© Jean-Louis Fernandez

Cette Terre promet d’abord un fantôme qui a pour nom Claude Régy. Car le répertoire anti-contemporain choisi par Jean Massé, à savoir Maeterlinck et Pessoa, nous ramène forcément aux odes maritimes du père symboliste de la post-modernité. La théâtralité passionnante du jeune metteur en scène issu du TNS, qui accomplit la prouesse d’être à la fois très perlée et toujours performative, ne doit pourtant plus rien aux espaces perdus de son prédécesseur. Et pour cause, loin des chapelles hypnotiques de Régy qui cachaient leurs lumières et leurs frontières, Massé établit son protocole intérieur dans la matérialité brute d’un quadrifrontal intimiste (scénographié par Marjolaine Mansot). Trois présences commencent par réveiller l’espace, autant pour le présenter dans son ici et maintenant que pour faire exister le mystère imprésentable qui émanera de son outillage technique. Des micros sont ensuite disposés au sol, et c’est par la pauvreté rudimentaire de quelques outils théâtraux (gélatines de projecteurs…) et de jouets musicaux que la matière sonore suggestive et venteuse des “Aveugles” (composée par Félix Philippe) commence à agir.

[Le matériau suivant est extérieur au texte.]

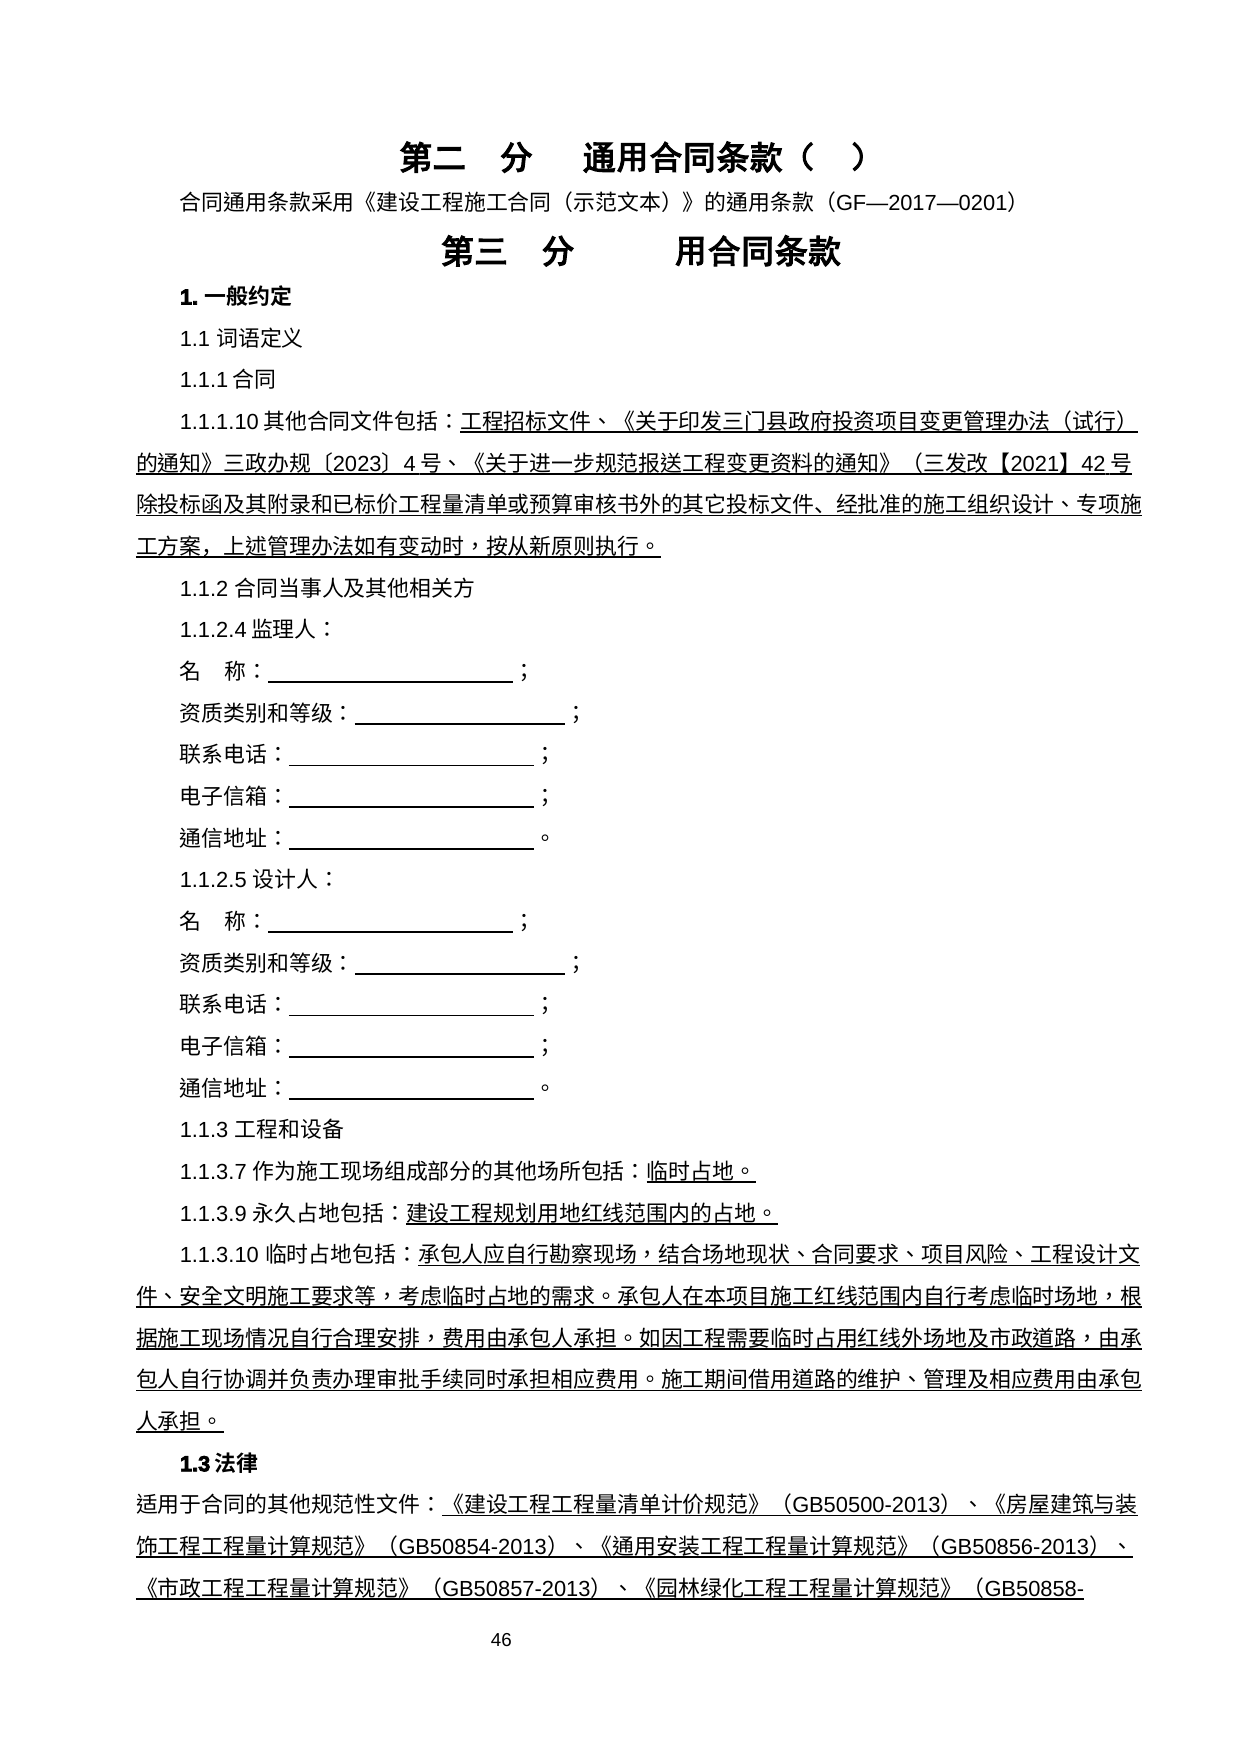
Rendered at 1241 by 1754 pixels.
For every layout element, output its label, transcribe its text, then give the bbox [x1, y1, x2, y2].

Le solo engagé par Romain Gneouchev dans cette première partie consacrée à Maeterlinck constitue un protocole fascinant et innovant sur la performation scénique du poème symboliste. Car la grande obsession du dramaturge belge fut bien celle-ci, à la fin du XIXe siècle : par quelle voie(x), alors que toute matérialisation scénique est forcément décevante, la force énigmatique de l’œuvre peut-elle s’accomplir ? Puisque l’incarnation accidente le poème selon Maeterlinck, c’est dans la bouche exclusive d’un acteur que Jean Massé choisit d’établir le chœur impersonnel des aveugles. Loin des voix blanches de Régy, la sienne est épique, joueuse et parfois désinvolte. Tandis que le Livre ouvert des “Aveugles”, terre promise du poème par excellence, ne quitte jamais le plateau. Quant aux corps des protagonistes, infra-marionnettes en Playmobil assemblées face à un prêtre en plastique, ils resteront invisibles à l’œil égaré du spectateur. Comme si la seule chose qui comptait alors, pour que le texte accomplisse son miracle spectral, est que le théâtre oublie les physionomies et l’individualité vocale, et surtout que le texte résonne de manière ludique et presque désinvolte, hors de toute adresse. C’est en oubliant la focale théâtrale et toutes ses conventions optiques et acoustiques que le poème prend force. Lorsqu’il est un enfant près d’un jardin d’histoires et de ténèbres, l’acteur contemporain accomplit ce rêve.

Alors qu’un linceul le recouvre, il devient le quatrième personnage inerte du “Marin” de Pessoa, pièce statique que Massé choisit de mettre en scène dans une théâtralité cette fois plus incarnée mais tout aussi délicate. Les trois acteur-rice-s réuni-e-s autour de ce rêve maritime (Majda Abdelmalek, Amine Boudelaa et Elphège Kongombé Yamalé) sont stupéfiant-e-s de magnétisme et de justesse. La juxtaposition de ces deux textes pensée par Massé et son dramaturge Baudouin Woehl, loin de révéler scolairement leurs similarités esthétiques, permet à l’artiste d’établir un véritable processus d’apparition et d’acclimatation. Si la première partie conditionne dans son tâtonnement spectaculaire l’éclosion formelle du “Marin”, le hiératisme toujours vivant de cette deuxième partie ne cesse de se souvenir du corps poétique qui l’a fait naître. Corps qui gît d’ailleurs, jusqu’à l’aube de cette nuit théâtrale, au centre du plateau. C’est peut-être parce qu’il n’est absolument pas dans l’air du temps que Jean Massé parvient, comme disait Maeterlinck, à « révéler l’inouï avec calme. » Et c’est parce que son théâtre ne promet rien qu’il est déjà une “terre promise.”